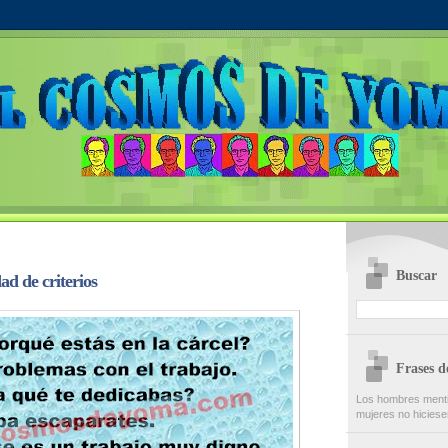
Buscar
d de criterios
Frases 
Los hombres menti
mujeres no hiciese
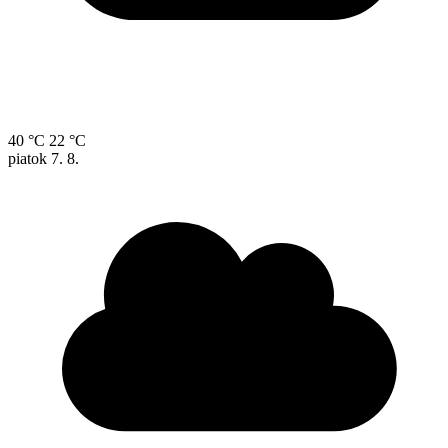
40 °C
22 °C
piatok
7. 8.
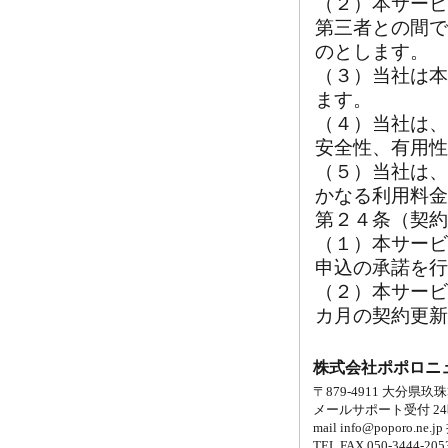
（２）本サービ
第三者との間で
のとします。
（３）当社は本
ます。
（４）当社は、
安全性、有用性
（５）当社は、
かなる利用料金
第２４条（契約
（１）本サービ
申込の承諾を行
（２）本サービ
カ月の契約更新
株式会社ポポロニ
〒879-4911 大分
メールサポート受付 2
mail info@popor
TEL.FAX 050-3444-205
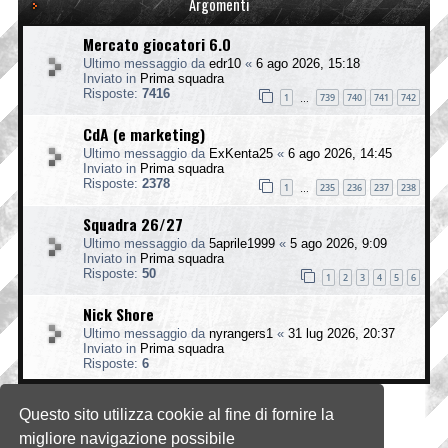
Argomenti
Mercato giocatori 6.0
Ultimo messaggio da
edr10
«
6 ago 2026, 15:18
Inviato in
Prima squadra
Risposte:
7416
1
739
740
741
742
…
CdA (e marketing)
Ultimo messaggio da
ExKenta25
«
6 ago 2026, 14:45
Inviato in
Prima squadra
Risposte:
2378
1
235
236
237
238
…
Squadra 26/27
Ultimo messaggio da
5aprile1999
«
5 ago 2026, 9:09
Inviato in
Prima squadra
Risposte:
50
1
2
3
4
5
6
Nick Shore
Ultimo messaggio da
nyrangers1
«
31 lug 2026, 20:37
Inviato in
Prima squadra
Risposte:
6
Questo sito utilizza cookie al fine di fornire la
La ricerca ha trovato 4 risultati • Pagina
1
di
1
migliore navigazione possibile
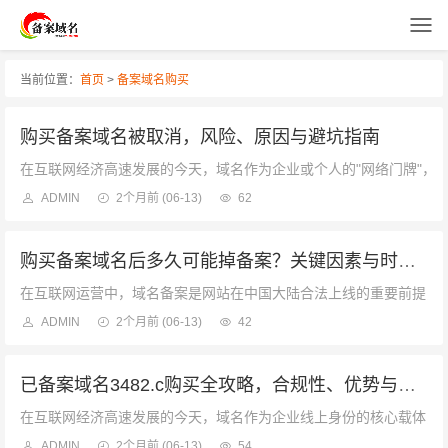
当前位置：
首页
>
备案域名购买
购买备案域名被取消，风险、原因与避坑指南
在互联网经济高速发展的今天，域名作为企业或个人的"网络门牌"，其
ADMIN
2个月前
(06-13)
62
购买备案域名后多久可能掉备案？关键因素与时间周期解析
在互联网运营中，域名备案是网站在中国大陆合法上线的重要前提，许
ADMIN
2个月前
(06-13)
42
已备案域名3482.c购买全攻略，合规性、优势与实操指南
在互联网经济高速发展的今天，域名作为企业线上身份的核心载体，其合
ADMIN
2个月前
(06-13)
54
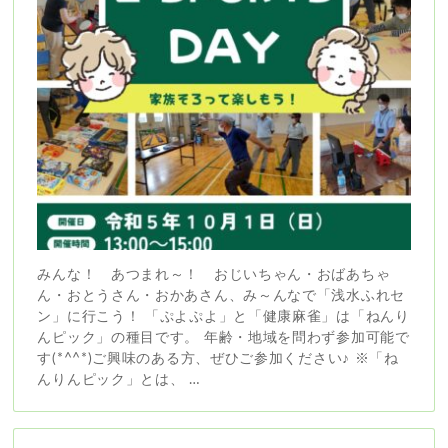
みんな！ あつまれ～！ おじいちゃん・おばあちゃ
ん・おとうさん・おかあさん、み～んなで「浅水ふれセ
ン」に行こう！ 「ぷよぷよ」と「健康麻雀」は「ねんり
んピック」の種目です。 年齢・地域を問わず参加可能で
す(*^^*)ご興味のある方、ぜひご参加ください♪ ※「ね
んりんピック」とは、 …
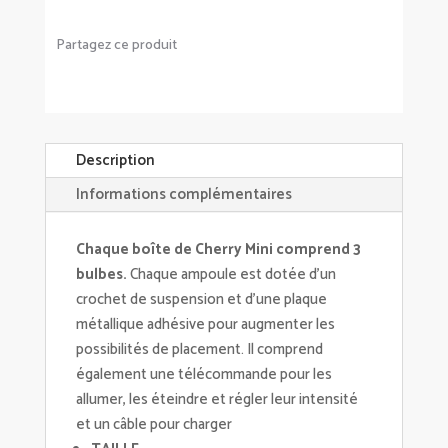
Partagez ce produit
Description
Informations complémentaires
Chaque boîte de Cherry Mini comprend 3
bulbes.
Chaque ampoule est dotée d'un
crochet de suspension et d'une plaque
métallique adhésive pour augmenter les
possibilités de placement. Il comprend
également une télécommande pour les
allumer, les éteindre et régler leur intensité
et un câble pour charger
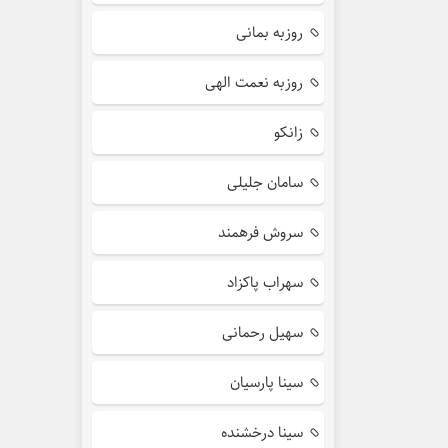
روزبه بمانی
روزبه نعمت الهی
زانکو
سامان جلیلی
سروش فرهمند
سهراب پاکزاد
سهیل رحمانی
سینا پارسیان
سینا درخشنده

---*---

Looking at the listing above, how many of its lines contain "在互联网经济高速发展的今天"? Say only the number.

> [EXERCISE SOLUTION]: 2